The project is being carried out with a brown field allowance (BFA) of £1.6bn ($2.4bn) creating up to 2,000 jobs. A $285m contract for the subsea development works of the project has been awarded to Subsea 7.

Geology, discovery and location of the oilfields

Hydrocarbons and oil at Montrose and Arbroath are found in kimmeridge clay formation within the Palaeocene forties sandstone and in mudstones of the Sele Formation. Montrose was discovered in 1971 and began production in 1976, while Arbroath was discovered in 1969 and began production in 1991.

Cayley was discovered in 2007 by the well 22/17-3 which was drilled about 10km west of Montrose at water depths of 91m. The field will be developed through two production wells.

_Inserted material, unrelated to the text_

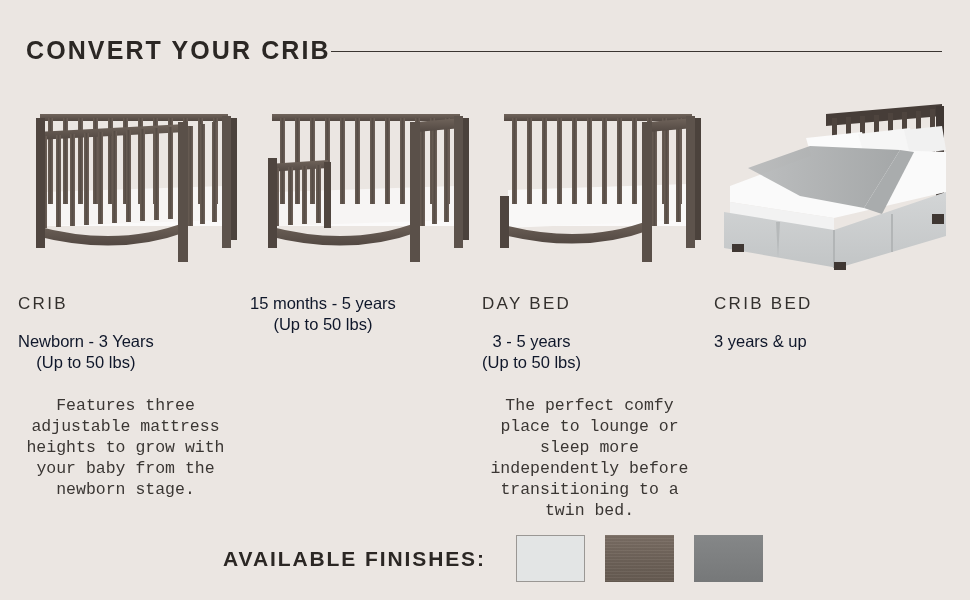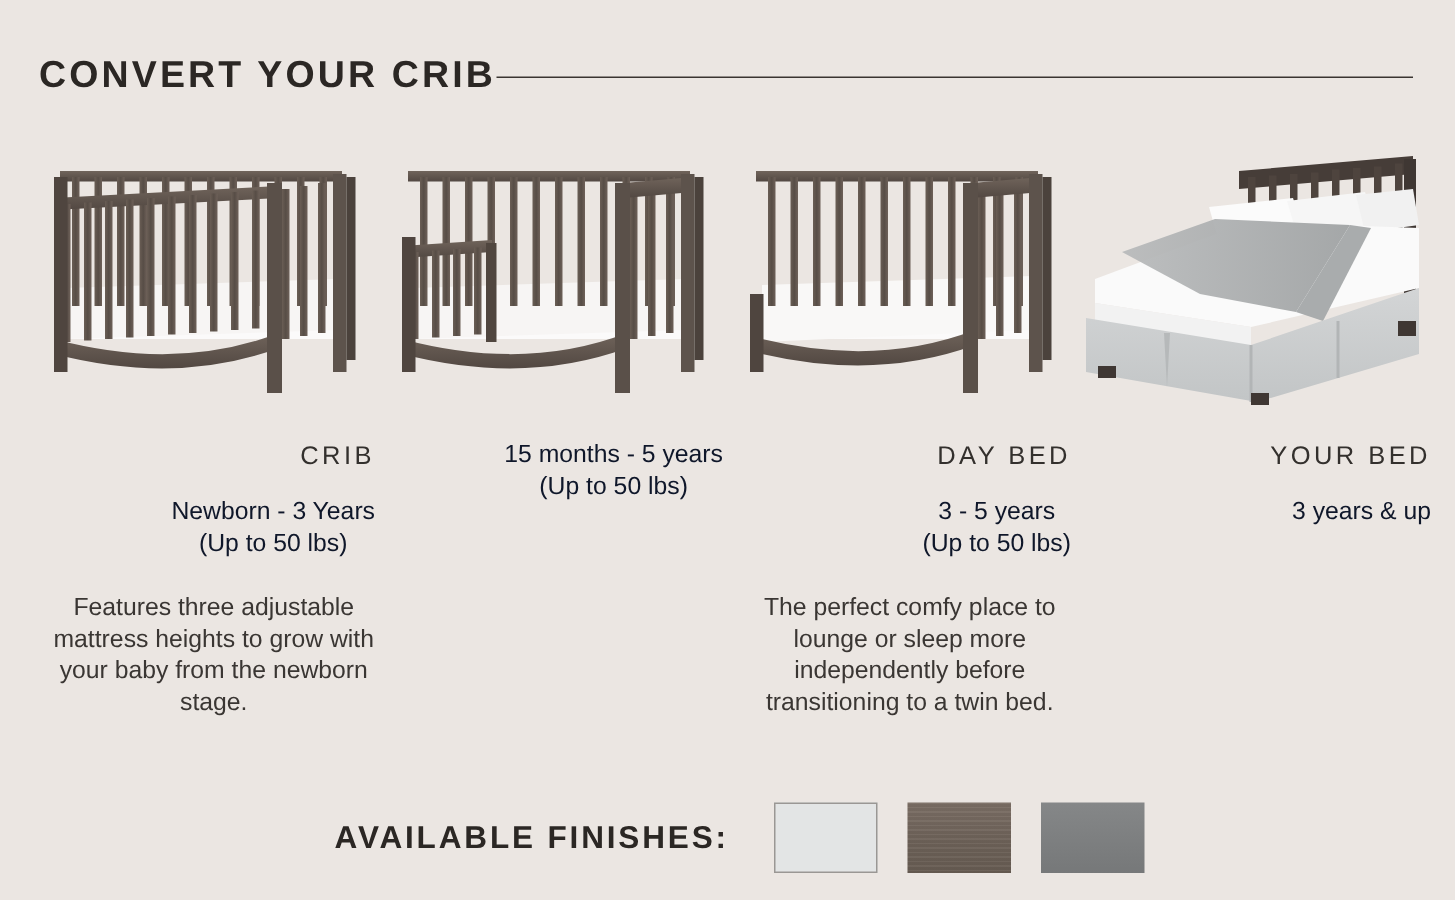"CRIB" .col { align-items: flex-end -> flex-start }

Shaw was discovered in 2009 by the well 22/22a which was drilled by Talisman in collaboration with Marubeni. The field is located about 17km north of Montrose and will be developed through three production wells and two water injectors. The wells will be ultimately tied to the new Montrose bridge-linked platform (BLP).

Project details of the MonArb area redevelopment

A bridge-linked platform will be constructed and attached to the redeveloped Montrose Alpha Platform, which was originally installed in 1976. The bridge-link will measure 71m in length and weigh 350t.